Claimant argues, however, under the authority of Peoria County Belwood Nursing Home v. Industrial Comm’n (1987), 115 Ill. 2d 524, 505 N.E.2d 1026, he established the existence of a repetitive trauma injury by virtue of the fact he is required to drive as part of his sales job. Respondent counters that claimant never testified riding in a car injured his back. To the contrary, claimant testified before the arbitrator he had no back pain prior to the August 31, 1978, alleged incident. We conclude claimant is not entitled to raise a repetitive trauma theory at this point in the review process. This case was tried as a specific injury claim. Claimant may not attempt to inject a new theory into the case after having received an adverse ruling predicated on a different theory of liability. Claims ostensibly based on a theory of repetitive trauma necessarily require proof of different facts to establish the injury. In order to rely on this theory, claimant must present it, in the first instance, before the arbitrator. Were it otherwise, respondent would have no opportunity to fashion an appropriate defense.

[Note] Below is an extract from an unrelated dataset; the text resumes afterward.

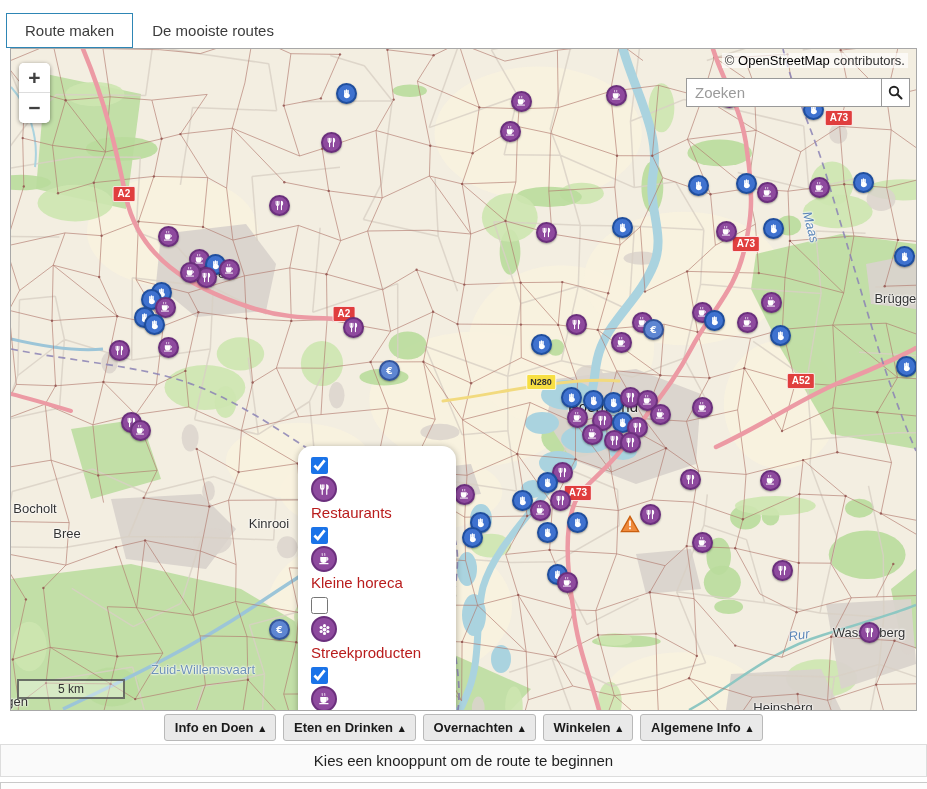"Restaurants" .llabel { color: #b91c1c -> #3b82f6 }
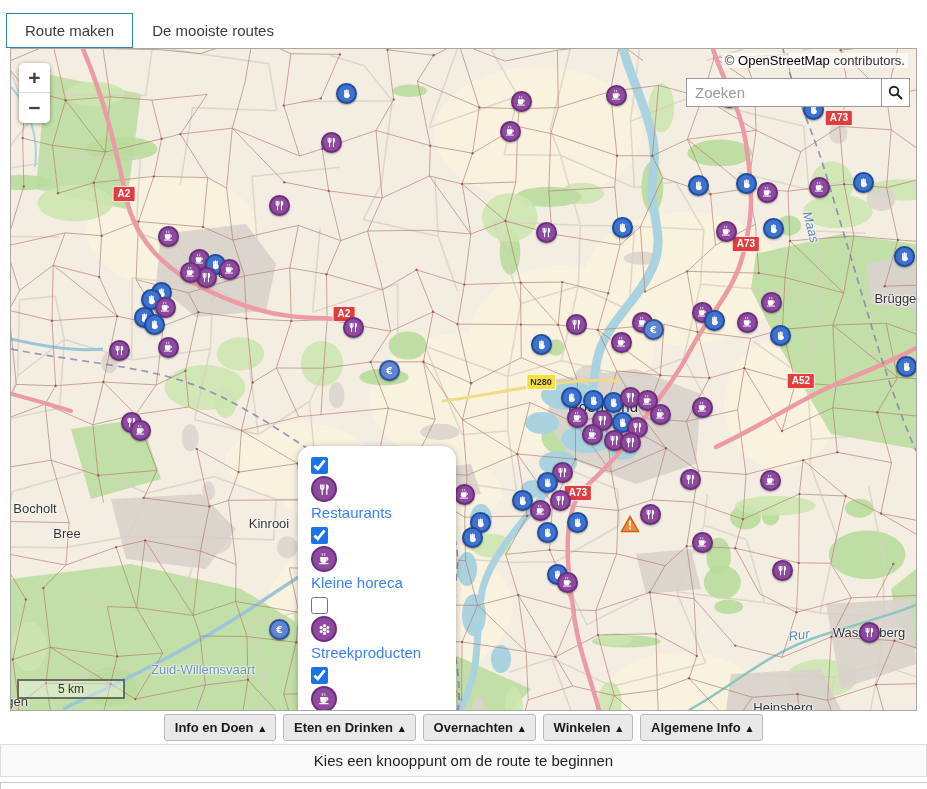"Bree" div.mlabel { left: 56px -> 50px }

For the foregoing reasons, we conclude the circuit court’s first order reversing the Commission cannot stand. The finding of no causal connection between the condition of ill-being and the alleged incident producing the disability is supported by the medical testimony in addition to the lack of significant objective evidence of an injury. The trial court is not permitted to reweigh the evidence simply because it would have drawn inferences other than those of the Commission.

Accordingly, the judgment of the circuit court of Williamson County is reversed and the original order of the Commission denying benefits is ordered reinstated.

Circuit court reversed; Commission order reinstated.

BARRY, P.J., and McNAMARA, WOODWARD, and CALVO, JJ., concur.